- **Data extracts**
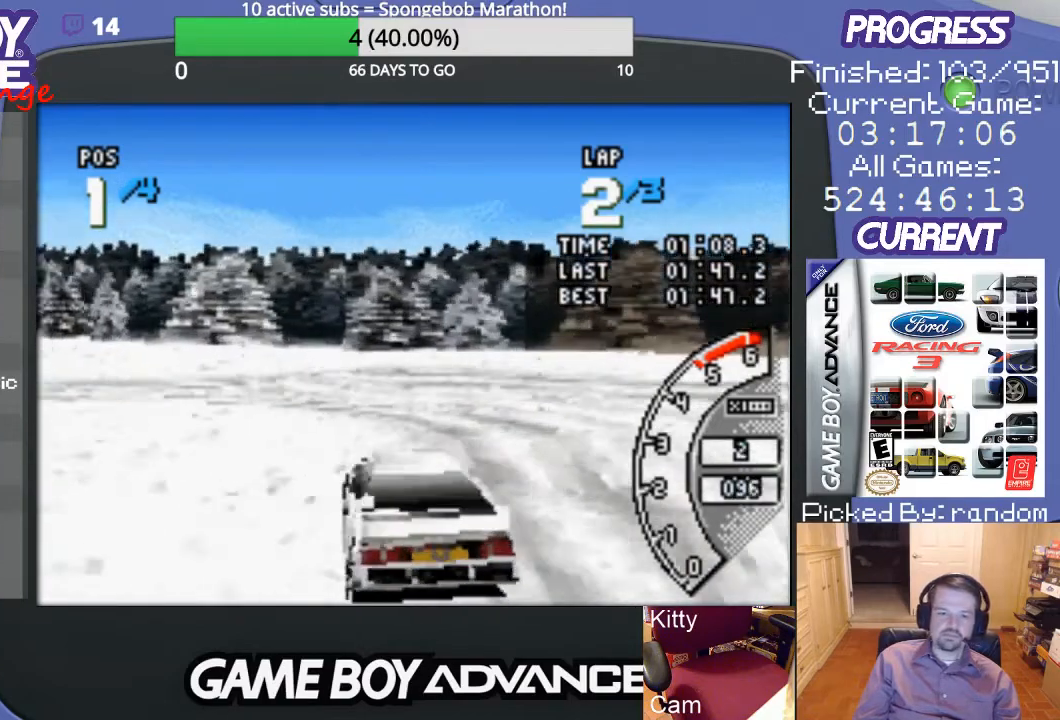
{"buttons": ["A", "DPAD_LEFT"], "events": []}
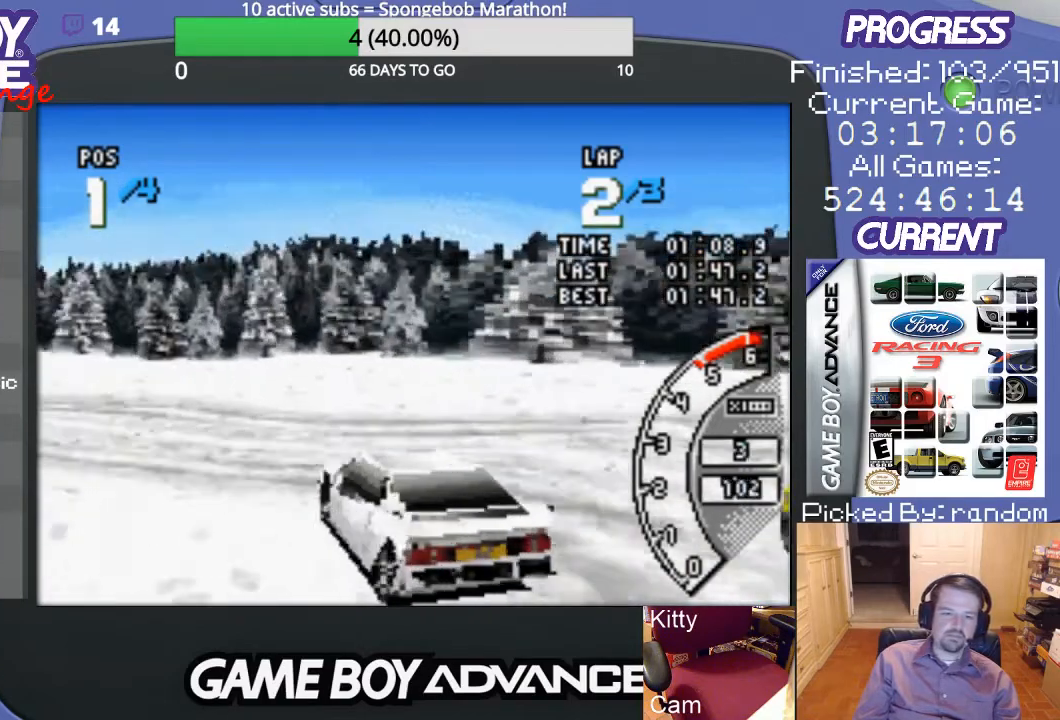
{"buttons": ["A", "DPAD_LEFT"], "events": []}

---

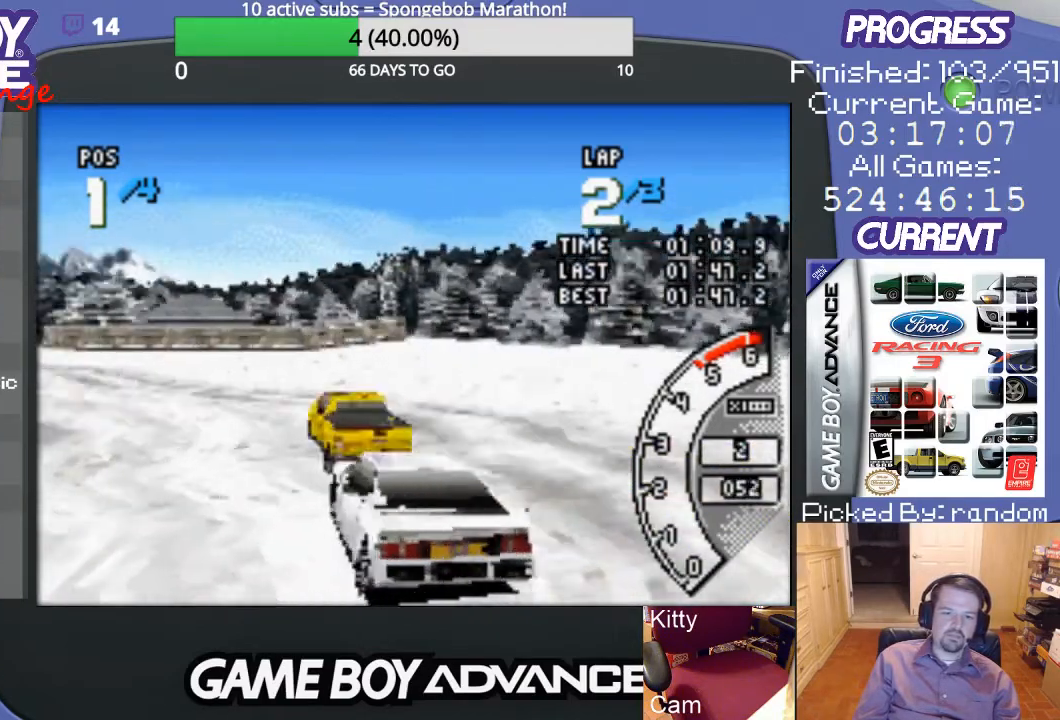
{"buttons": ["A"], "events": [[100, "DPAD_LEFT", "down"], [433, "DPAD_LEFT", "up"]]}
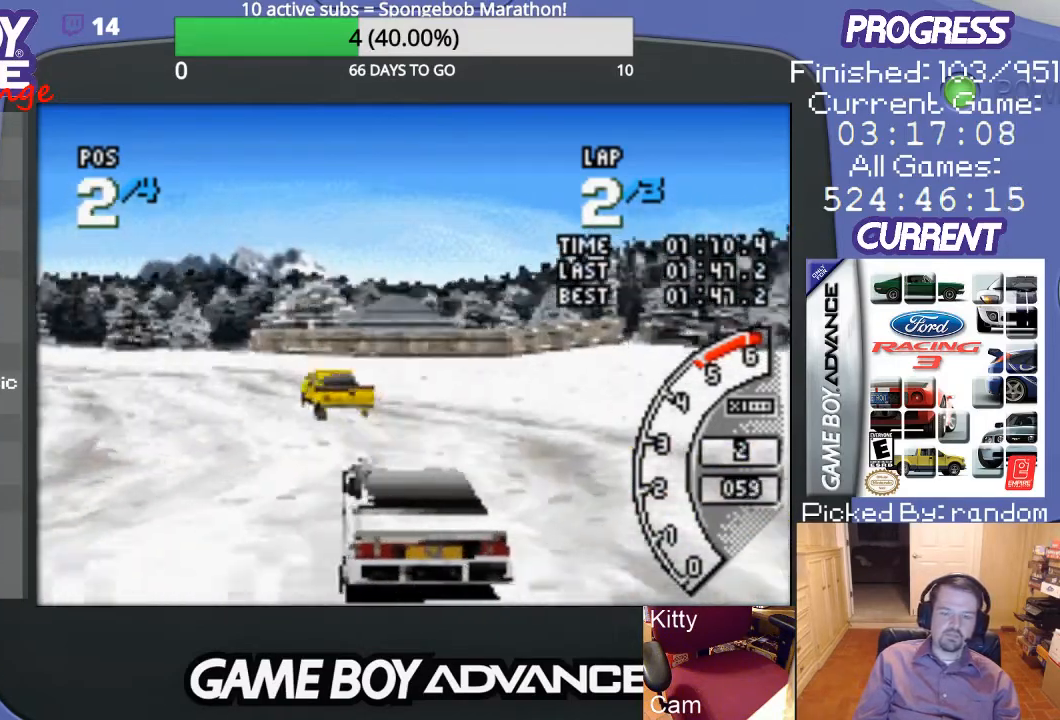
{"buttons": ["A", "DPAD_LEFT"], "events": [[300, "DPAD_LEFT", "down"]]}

- **What the task asks**
Search the data for "down". Copy each line that has it.

- **Result for this task**
{"buttons": ["A"], "events": [[100, "DPAD_LEFT", "down"], [433, "DPAD_LEFT", "up"]]}
{"buttons": ["A", "DPAD_LEFT"], "events": [[300, "DPAD_LEFT", "down"]]}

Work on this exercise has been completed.